KTM Duke 690R
Jazda próbna MOTO

KTM Duke 690R

Austriacy jako jedni z pierwszych dostrzegli możliwości oferowane przez nowoczesny jednocylindrowy czterosuwowy silnik około 1994 roku. Dzięki dużemu doświadczeniu w prowadzeniu motocykli terenowych został zainstalowany w Mattighofn w nowym wówczas modelu Duke 620, który stał się ich bestsellerem. W ciągu 22 lat sprzedali ponad 50.000 sztuk! Objętość jednostki rosła na przestrzeni lat: pierwsza miała 620 centymetrów sześciennych, druga miała 640 rok, a ostatnia z rzędu w 2008 roku miała 690 centymetrów sześciennych. Najnowszy Duk '2016 ma 25 procent nowych części, podczas gdy silnik L4 ma ich aż połowę. Wygięcie jednostki, która ma inną głowicę, krótszy skok kutego tłoka ze zaktualizowanym układem zasilania paliwem, rośnie umiarkowanie, ale prawda jest taka, że ​​przy bardziej zdecydowanym rozkręcaniu silnik staje się dość szarpany. Ale cały pakiet nie toleruje agresywnego szaleństwa: jest przeznaczony do aktywnej jazdy i / lub umiarkowanej jazdy. W tym celu przystosowano tradycyjną ramę z prętów stalowych i przedni pojedynczy hamulec Brembo z dwukanałowym systemem ABS firmy Bosch. Podobnie jak jego więksi bracia, Duke jest wyposażony w elektronikę, dzięki czemu kierowca ma do wyboru trzy tryby jazdy: Sport, Street i Rain. Pierwsze dwa mają ten sam szczyt mocy, ale dostarczanie mocy jest nieco bardziej miękkie na zewnątrz.

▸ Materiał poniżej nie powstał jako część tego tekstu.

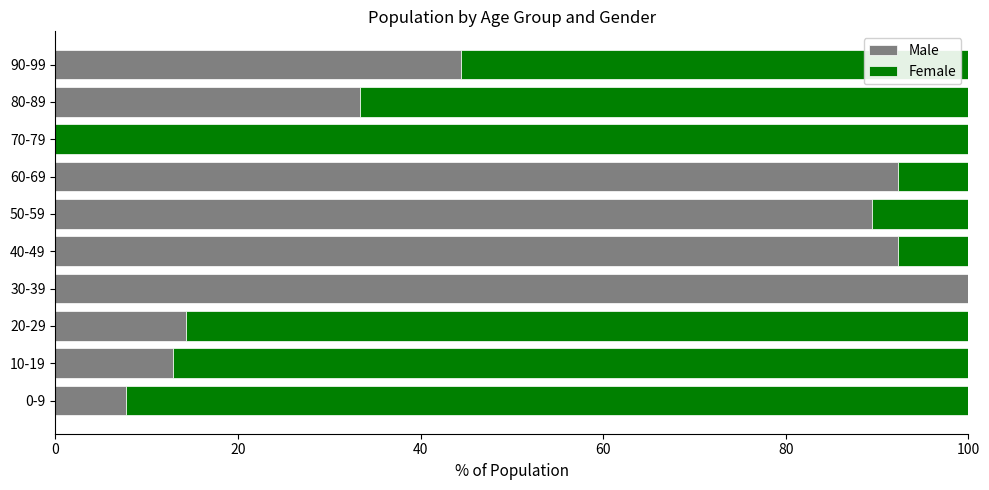

At which label is Male closest to 50?

90-99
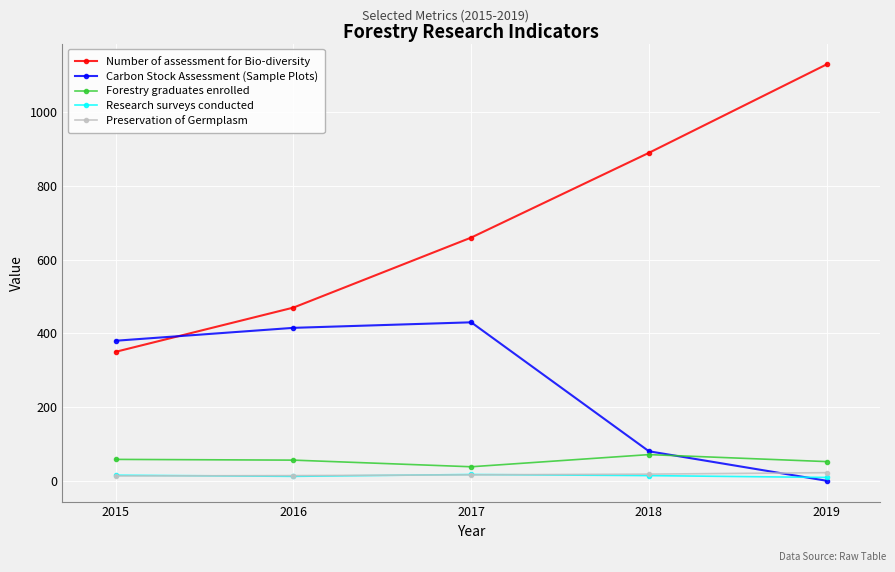

What is the value of the Number of assessment for Bio-diversity point at the 1st from the left?

350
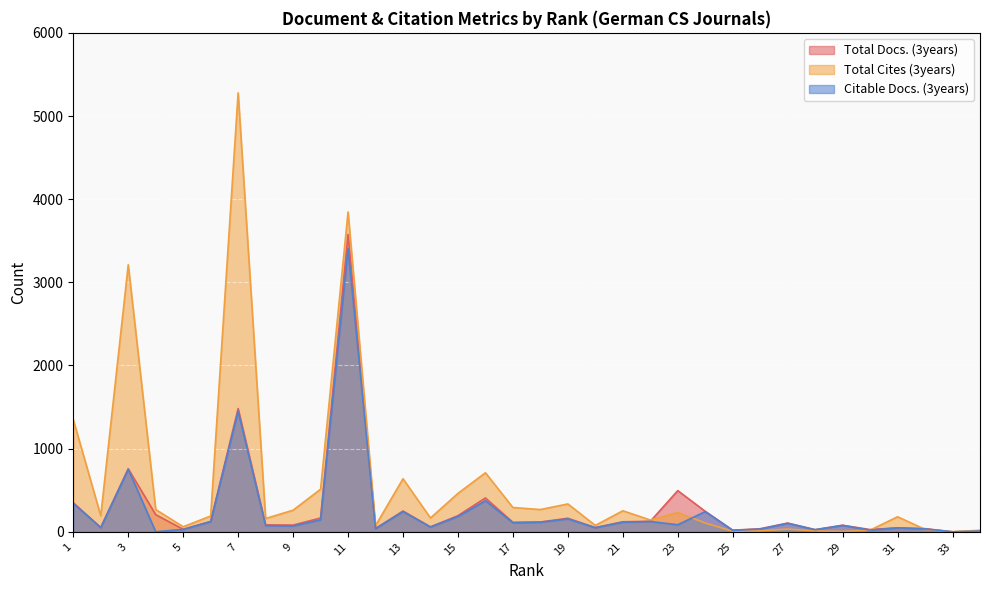

Between 8 and 31, which is larger?

8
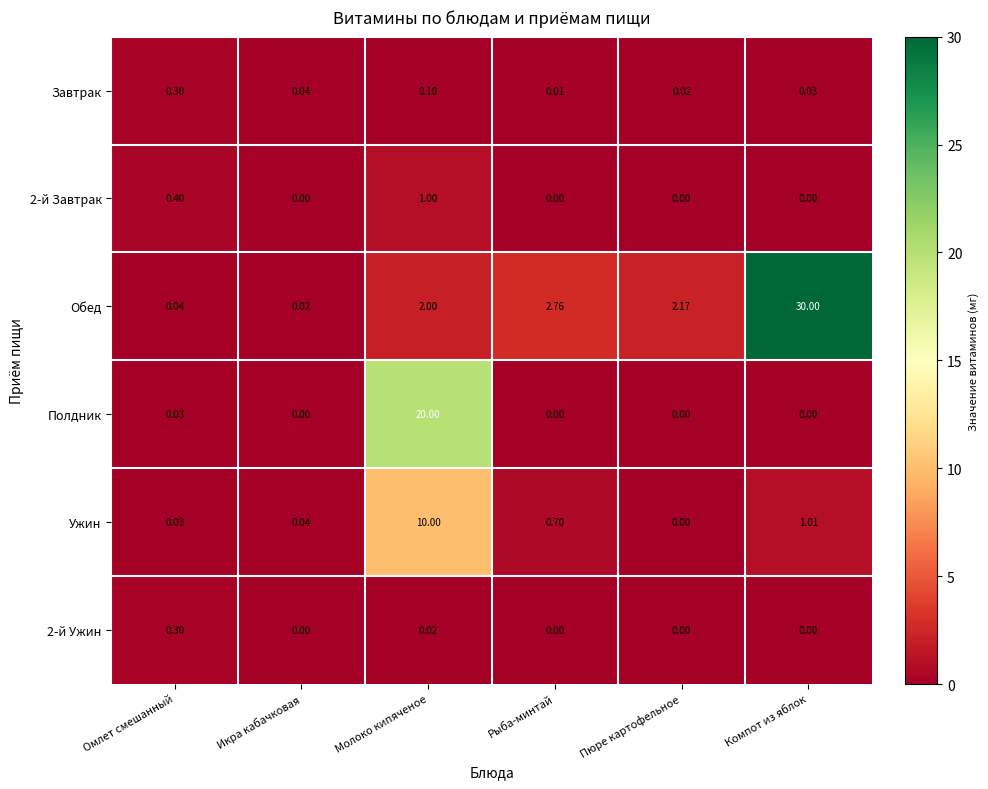

What is the spread (max minus min) of values at Компот из яблок?

30.0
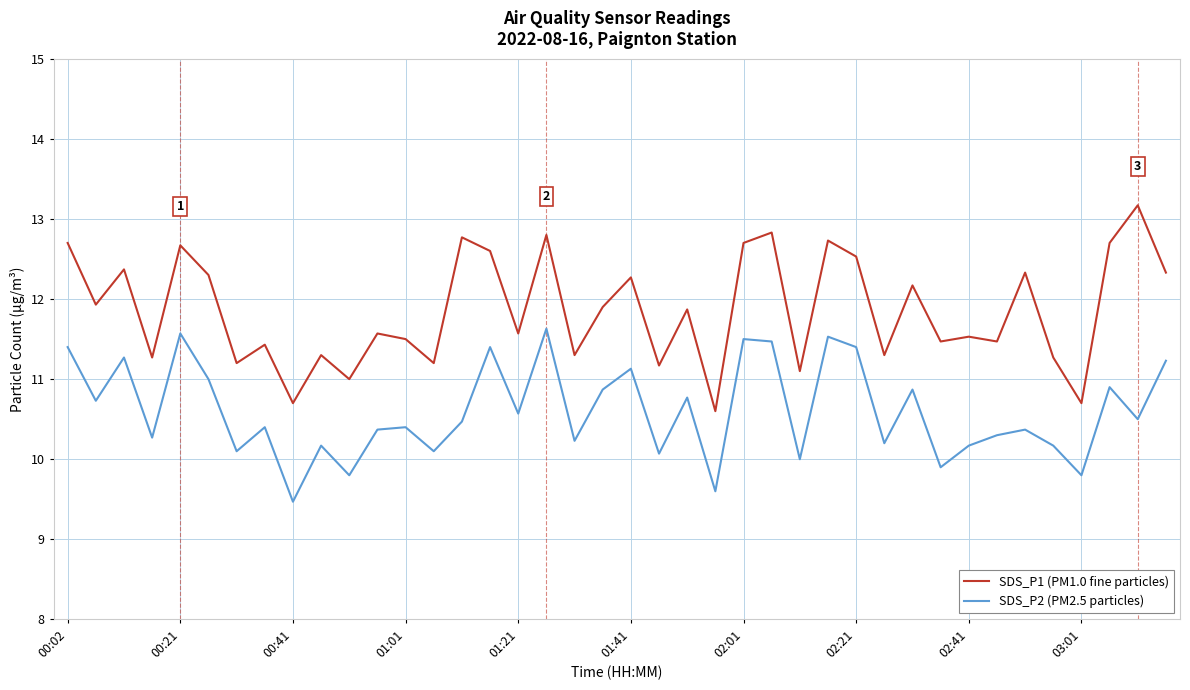

What is the difference between the maximum and minimum values in the SDS_P1 (PM1.0 fine particles) series?

2.6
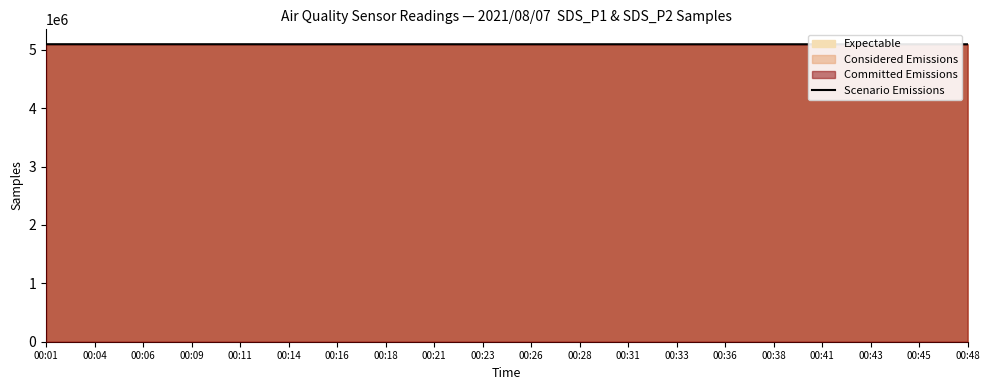

List the labels in order of value, smallest first.

00:41, 00:33, 00:48, 00:43, 00:45, 00:23, 00:38, 00:36, 00:28, 00:14, 00:31, 00:26, 00:21, 00:18, 00:16, 00:09, 00:11, 00:04, 00:06, 00:01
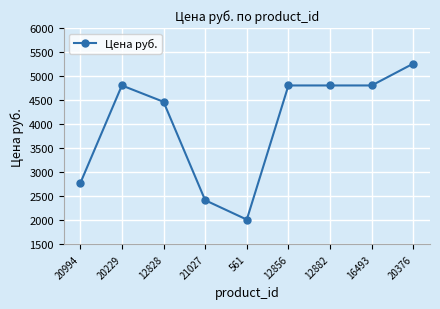

Which category has the lowest value across all series?

561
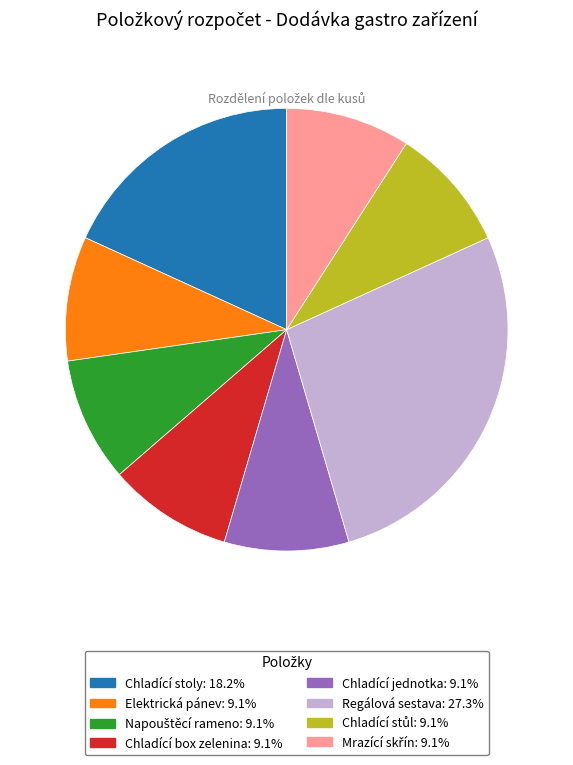

Is there a majority slice in this chart?

No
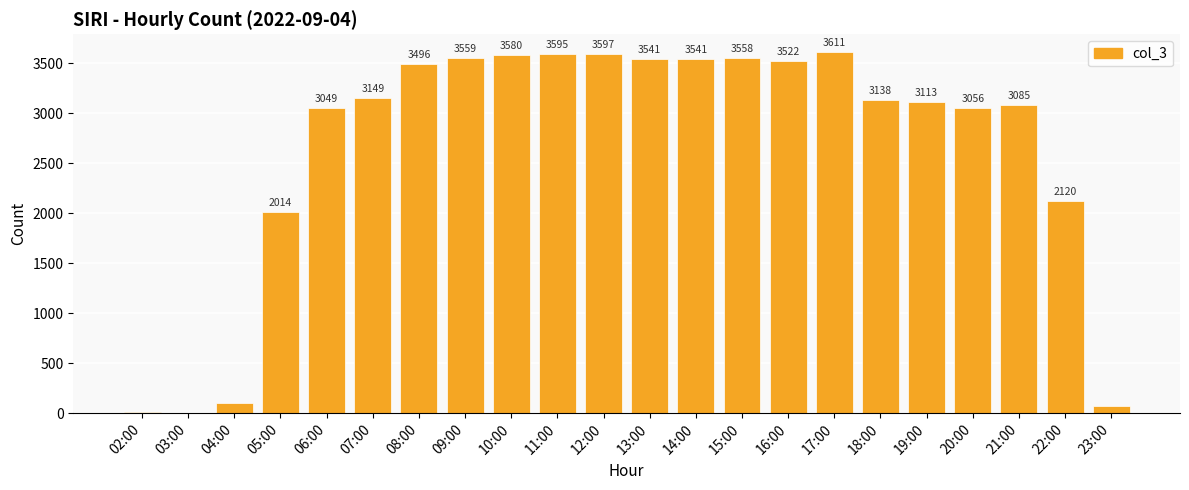

Where is the data nearest to the value 1806?

05:00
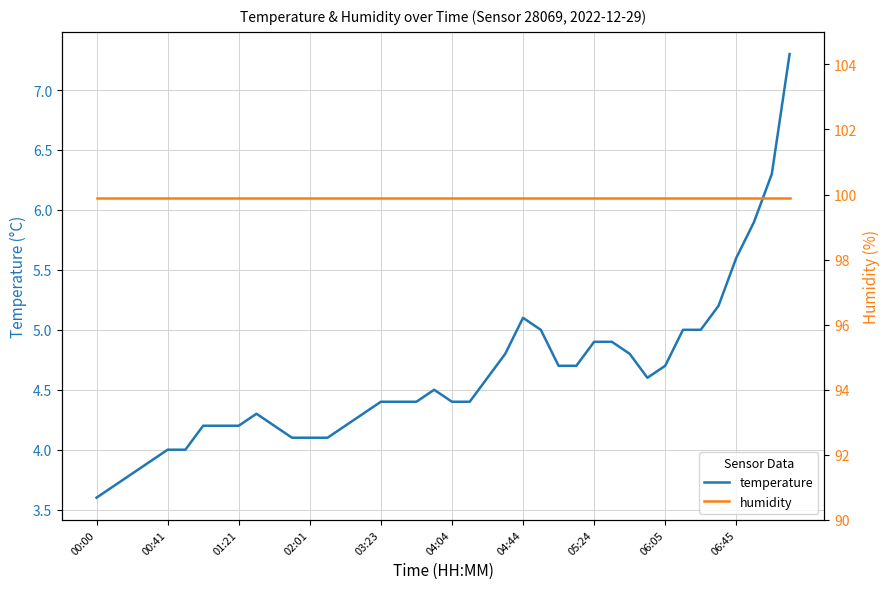

True or false: temperature and humidity intersect in this chart.

False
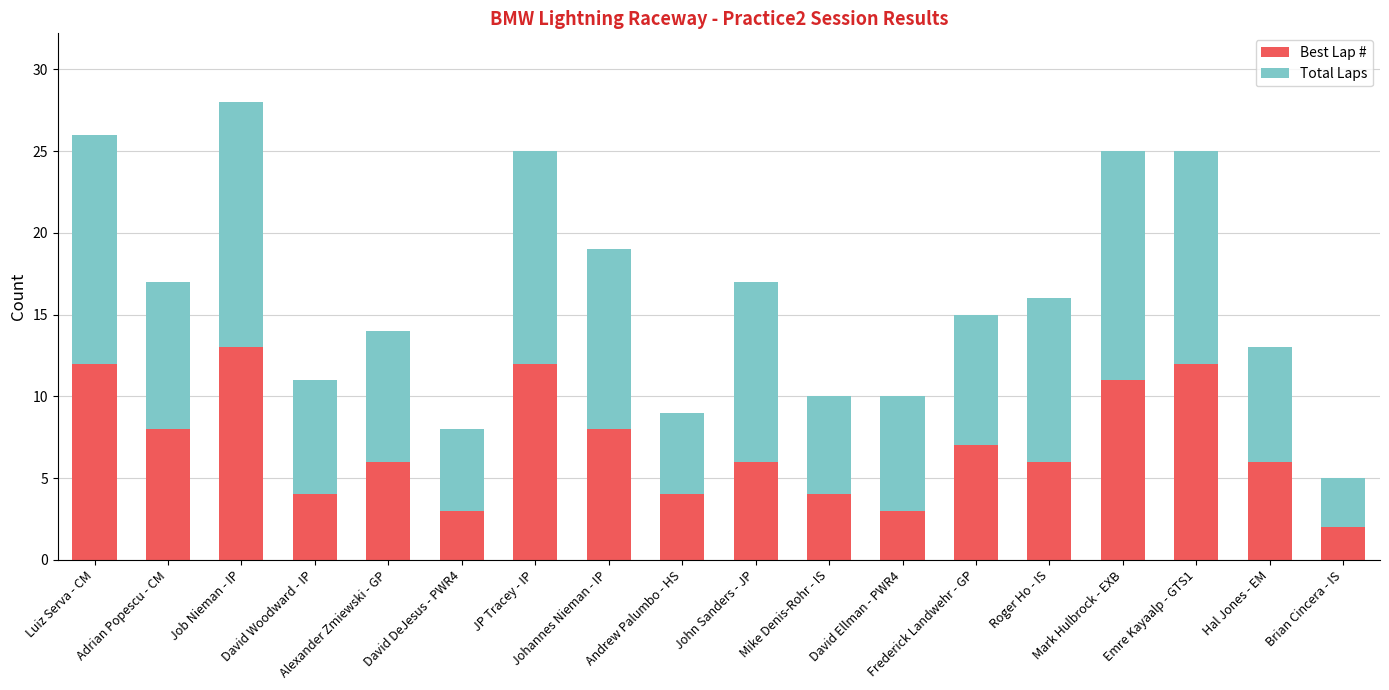

What is the maximum value for Best Lap #?

13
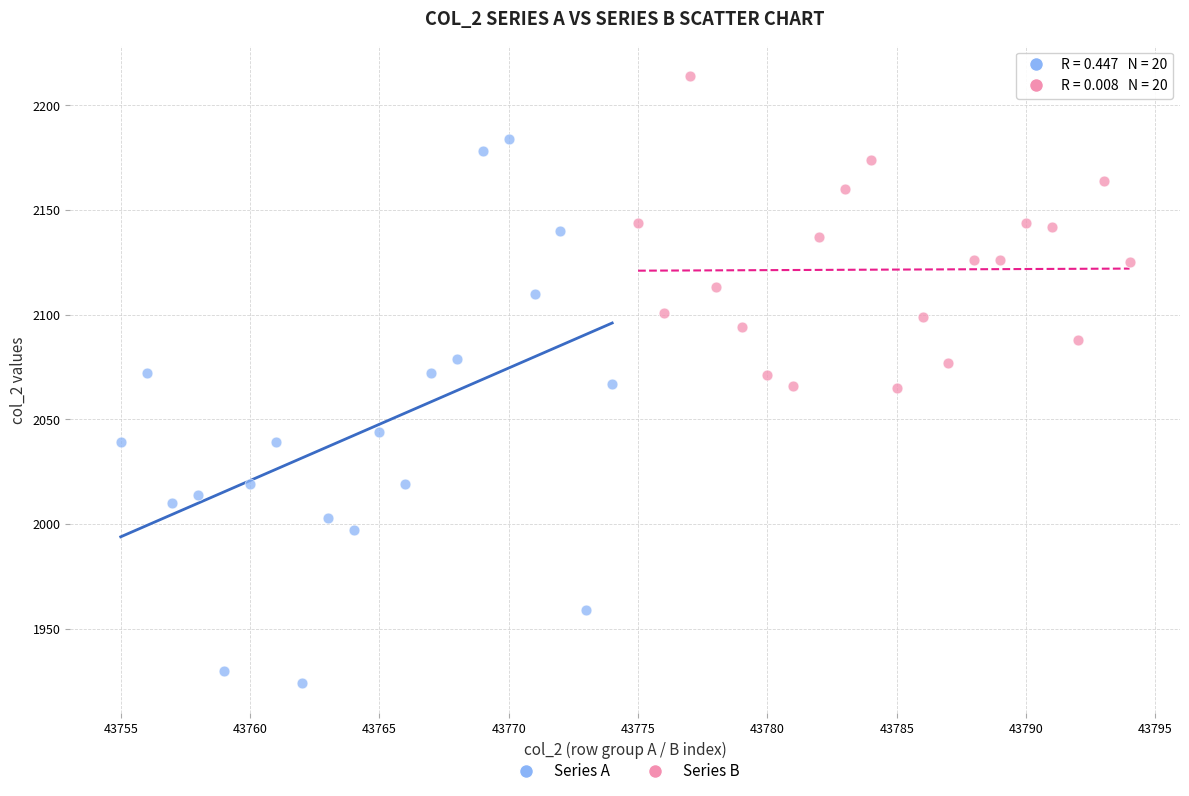

Which series reaches the maximum Y coordinate?

Series B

Przyjemnie było śmigać szerokimi grzbietami drogi nad Koprem, ale Książę sprawdził się na krętych i zamkniętych drogach. Tutaj na pierwszy plan wysuwa się jego design; lekkie w rękach, stabilne przed zakrętami i przy wyjściach z nich. Prawdą jest jednak, że woli bardziej kręte wiejskie drogi i miejskie zakręty niż prostą autostradę. W porównaniu do standardowego modelu, model R jest nieco bardziej sportowy, ale nadal „offroadowy” za sprawą lekko przesuniętych nóg i inaczej wyregulowanego zawieszenia. Obydwa modele różnią się głównie sprzętem (elektronicznym). Szczególnie spodoba się młodym ludziom ze względu na atrakcyjny wygląd i ostre krawędzie. I właśnie do tego przede wszystkim przeznaczony jest Książę.